*ACTIVITY*
Using the entries below, output each line exactly from the first through the one that contains "right elbow: (492, 309)".

*PROVIDED RECORDS*
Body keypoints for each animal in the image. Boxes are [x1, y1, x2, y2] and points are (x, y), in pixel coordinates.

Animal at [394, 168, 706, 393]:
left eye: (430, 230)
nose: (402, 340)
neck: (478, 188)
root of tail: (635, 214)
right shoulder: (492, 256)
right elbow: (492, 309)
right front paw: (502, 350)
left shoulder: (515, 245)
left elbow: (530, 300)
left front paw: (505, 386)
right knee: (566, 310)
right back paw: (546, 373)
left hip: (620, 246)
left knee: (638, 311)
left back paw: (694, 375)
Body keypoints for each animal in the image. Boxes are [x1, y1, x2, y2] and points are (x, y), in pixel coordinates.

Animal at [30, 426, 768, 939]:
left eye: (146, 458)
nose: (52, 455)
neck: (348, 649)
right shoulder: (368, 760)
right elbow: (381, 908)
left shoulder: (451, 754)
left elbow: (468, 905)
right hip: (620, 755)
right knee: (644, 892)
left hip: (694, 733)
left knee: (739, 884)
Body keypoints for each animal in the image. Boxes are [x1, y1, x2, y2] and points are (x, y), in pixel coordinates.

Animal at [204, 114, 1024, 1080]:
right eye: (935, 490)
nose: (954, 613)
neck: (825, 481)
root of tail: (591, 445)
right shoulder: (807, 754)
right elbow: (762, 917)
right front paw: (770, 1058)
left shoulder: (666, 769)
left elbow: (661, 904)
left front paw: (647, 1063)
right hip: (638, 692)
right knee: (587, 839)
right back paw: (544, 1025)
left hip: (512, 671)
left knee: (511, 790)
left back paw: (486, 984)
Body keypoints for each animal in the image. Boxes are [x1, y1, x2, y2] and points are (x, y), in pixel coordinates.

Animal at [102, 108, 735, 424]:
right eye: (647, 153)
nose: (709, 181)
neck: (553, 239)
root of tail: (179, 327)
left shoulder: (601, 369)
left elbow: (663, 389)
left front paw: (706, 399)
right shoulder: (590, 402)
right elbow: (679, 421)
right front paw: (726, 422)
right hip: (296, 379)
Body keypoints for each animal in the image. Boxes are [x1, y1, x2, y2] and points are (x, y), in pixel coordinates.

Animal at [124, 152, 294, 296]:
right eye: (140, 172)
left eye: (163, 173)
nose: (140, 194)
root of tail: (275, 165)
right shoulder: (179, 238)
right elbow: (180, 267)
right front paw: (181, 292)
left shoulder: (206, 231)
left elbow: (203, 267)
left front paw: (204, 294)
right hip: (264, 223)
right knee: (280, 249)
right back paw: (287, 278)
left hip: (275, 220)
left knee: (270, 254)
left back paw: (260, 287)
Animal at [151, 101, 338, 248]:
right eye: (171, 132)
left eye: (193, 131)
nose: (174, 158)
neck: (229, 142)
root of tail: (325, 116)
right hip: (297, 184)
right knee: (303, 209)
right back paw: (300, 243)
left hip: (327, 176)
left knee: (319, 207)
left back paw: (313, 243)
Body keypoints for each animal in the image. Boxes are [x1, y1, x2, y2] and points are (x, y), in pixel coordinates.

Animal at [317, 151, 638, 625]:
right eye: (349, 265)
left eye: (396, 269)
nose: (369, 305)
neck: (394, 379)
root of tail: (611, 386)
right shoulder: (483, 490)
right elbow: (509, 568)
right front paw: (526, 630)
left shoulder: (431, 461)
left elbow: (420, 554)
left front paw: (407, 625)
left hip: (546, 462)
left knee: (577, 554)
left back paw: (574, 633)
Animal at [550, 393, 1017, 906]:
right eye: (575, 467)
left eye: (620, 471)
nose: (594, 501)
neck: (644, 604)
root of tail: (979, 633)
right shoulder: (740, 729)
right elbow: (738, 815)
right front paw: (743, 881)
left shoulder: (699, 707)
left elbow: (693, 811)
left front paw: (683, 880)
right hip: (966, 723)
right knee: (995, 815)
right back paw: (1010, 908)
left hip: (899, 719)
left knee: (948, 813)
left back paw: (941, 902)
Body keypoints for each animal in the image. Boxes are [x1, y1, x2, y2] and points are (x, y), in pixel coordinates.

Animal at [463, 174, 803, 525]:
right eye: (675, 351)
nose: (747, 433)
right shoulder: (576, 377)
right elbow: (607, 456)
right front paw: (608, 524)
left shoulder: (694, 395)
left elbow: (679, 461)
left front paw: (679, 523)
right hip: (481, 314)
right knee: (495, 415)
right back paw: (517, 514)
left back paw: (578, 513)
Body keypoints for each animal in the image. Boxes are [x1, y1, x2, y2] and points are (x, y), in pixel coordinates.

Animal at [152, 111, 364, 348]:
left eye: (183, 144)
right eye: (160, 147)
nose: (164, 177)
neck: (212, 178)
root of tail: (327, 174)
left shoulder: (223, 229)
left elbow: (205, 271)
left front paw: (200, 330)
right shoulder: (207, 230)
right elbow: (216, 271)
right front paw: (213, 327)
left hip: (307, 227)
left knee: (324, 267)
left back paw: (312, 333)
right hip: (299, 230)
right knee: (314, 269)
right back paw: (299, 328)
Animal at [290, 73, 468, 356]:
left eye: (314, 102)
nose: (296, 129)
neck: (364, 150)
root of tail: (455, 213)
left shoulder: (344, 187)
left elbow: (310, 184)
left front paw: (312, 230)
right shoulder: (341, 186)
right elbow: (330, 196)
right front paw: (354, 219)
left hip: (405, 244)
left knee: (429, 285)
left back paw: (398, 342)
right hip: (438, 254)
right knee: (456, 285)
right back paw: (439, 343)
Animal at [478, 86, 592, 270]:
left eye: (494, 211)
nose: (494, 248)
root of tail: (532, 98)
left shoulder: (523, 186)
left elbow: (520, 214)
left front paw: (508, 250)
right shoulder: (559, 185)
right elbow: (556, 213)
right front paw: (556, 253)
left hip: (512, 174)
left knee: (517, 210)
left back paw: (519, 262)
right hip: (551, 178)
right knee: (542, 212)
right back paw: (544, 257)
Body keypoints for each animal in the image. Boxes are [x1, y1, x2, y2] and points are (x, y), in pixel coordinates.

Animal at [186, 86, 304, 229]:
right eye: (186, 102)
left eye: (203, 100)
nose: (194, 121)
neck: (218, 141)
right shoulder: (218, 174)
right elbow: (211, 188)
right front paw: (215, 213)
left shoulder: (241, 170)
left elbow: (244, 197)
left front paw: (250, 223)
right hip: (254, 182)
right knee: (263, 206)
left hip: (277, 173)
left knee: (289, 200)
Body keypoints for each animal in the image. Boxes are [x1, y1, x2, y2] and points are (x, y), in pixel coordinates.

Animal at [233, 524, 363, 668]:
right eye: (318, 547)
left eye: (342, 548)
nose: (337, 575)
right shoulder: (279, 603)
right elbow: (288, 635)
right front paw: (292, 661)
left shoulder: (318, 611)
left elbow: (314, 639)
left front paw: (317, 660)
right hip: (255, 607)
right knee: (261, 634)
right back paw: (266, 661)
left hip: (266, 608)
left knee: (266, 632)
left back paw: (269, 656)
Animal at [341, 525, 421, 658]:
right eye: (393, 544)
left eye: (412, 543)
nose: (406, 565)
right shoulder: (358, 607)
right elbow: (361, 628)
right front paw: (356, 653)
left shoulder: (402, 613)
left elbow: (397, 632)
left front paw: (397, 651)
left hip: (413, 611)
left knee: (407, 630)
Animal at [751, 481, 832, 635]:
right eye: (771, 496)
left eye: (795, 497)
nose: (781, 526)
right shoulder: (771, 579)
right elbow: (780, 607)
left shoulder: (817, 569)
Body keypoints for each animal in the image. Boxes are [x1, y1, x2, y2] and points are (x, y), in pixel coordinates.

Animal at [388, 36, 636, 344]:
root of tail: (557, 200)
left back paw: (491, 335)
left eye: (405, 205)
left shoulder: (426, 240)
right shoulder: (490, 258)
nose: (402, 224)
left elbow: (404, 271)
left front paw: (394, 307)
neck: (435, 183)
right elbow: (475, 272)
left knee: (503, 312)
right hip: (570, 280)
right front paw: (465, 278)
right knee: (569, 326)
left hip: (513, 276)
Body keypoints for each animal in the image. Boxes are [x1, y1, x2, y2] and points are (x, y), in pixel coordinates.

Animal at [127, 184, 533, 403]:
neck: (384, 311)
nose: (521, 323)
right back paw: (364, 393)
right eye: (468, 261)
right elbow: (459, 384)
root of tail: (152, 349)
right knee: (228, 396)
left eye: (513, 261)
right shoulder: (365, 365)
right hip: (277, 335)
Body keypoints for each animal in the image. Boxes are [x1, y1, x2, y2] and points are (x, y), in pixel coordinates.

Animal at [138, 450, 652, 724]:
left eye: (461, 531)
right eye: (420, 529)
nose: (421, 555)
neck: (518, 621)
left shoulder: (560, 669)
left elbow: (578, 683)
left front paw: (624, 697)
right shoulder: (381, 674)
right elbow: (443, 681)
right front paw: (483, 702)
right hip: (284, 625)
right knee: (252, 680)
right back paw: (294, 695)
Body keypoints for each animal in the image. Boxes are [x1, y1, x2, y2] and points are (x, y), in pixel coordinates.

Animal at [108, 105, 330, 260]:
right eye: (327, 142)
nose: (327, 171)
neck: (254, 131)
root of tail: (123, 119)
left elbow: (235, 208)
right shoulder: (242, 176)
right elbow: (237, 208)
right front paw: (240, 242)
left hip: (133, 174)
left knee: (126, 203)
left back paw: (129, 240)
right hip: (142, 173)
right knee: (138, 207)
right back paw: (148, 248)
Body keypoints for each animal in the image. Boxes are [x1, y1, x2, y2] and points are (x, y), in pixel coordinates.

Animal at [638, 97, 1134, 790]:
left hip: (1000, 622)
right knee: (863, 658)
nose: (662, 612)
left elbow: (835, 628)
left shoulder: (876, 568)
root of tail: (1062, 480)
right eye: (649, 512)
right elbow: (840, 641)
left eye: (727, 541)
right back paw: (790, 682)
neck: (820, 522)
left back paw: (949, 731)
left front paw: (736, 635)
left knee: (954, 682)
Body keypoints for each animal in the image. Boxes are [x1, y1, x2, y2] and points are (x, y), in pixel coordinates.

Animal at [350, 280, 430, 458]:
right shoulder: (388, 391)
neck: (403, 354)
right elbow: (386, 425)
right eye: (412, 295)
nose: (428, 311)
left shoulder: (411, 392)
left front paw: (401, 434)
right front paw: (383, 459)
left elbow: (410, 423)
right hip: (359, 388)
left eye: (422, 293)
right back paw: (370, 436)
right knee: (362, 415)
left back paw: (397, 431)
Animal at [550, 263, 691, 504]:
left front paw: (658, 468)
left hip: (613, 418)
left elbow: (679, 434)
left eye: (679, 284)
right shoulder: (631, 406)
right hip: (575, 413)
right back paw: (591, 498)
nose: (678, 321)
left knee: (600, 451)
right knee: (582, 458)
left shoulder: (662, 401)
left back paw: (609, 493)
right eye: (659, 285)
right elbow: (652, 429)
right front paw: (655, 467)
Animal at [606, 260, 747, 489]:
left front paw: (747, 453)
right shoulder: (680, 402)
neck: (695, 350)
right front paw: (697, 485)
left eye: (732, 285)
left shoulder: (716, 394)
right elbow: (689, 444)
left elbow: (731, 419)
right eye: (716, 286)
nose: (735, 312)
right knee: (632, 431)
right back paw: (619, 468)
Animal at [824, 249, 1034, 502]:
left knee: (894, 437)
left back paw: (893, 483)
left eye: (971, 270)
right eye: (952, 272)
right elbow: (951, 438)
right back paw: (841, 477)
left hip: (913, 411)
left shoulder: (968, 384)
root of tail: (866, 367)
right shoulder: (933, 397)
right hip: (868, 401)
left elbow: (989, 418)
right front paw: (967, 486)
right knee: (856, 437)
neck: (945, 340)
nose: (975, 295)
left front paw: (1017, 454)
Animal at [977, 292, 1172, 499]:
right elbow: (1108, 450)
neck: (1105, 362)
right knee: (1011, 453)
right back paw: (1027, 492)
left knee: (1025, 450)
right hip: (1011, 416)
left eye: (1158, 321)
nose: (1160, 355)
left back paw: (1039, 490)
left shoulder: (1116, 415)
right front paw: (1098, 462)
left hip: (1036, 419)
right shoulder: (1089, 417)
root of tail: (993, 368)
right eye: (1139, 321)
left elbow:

*RESPONSE TO THIS TASK*
Body keypoints for each animal in the image. Boxes are [x1, y1, x2, y2] and points are (x, y), in pixel coordinates.

Animal at [394, 168, 706, 393]:
left eye: (430, 230)
nose: (402, 340)
neck: (478, 188)
root of tail: (635, 214)
right shoulder: (492, 256)
right elbow: (492, 309)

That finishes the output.